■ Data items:
((
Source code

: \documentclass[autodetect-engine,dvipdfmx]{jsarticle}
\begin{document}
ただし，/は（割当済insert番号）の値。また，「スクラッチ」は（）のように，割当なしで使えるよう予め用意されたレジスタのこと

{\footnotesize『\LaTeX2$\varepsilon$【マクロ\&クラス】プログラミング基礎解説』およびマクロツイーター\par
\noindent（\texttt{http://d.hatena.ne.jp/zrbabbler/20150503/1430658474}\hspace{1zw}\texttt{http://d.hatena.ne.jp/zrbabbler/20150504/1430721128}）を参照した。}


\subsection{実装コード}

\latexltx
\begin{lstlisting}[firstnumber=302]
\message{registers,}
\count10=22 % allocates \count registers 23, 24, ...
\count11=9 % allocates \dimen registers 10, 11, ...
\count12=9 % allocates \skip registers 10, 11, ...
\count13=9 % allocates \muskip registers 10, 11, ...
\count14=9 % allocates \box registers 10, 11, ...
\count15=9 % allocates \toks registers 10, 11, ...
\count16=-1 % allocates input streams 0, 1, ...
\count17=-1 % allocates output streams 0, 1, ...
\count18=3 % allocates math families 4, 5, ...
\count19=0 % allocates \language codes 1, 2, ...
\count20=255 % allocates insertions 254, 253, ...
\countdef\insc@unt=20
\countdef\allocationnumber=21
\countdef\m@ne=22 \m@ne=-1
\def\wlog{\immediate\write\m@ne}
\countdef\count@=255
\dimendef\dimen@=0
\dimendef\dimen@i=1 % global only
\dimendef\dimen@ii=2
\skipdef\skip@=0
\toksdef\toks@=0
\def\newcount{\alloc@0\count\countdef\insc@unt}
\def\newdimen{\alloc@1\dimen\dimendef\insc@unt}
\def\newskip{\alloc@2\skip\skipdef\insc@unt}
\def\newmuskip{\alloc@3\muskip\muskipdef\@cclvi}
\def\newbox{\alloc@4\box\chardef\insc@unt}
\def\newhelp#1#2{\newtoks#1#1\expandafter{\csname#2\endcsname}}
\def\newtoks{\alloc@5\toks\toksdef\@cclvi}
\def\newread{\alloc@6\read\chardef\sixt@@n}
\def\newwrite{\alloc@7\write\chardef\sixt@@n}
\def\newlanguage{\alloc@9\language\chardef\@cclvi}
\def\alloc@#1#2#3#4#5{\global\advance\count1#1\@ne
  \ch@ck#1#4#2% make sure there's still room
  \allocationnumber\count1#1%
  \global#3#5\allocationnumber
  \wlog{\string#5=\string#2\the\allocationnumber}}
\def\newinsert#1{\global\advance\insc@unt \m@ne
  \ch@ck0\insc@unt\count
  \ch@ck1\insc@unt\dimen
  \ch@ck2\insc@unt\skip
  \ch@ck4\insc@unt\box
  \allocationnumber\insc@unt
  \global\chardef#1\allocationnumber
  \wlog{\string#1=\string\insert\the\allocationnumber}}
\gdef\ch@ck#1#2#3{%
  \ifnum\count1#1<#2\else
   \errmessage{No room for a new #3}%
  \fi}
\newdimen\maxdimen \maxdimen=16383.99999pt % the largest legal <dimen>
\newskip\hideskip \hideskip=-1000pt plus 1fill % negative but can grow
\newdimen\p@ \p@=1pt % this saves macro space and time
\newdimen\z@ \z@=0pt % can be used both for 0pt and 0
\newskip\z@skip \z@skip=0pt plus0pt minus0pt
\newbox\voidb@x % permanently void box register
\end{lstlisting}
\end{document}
))
■ PROBLEM STATEMENT: Starting from the records above, copy each line where the string "allocationnumber" is found.

■ SOLUTION FOR THIS PROBLEM:
\countdef\allocationnumber=21
  \allocationnumber\count1#1%
  \global#3#5\allocationnumber
  \wlog{\string#5=\string#2\the\allocationnumber}}
  \allocationnumber\insc@unt
  \global\chardef#1\allocationnumber
  \wlog{\string#1=\string\insert\the\allocationnumber}}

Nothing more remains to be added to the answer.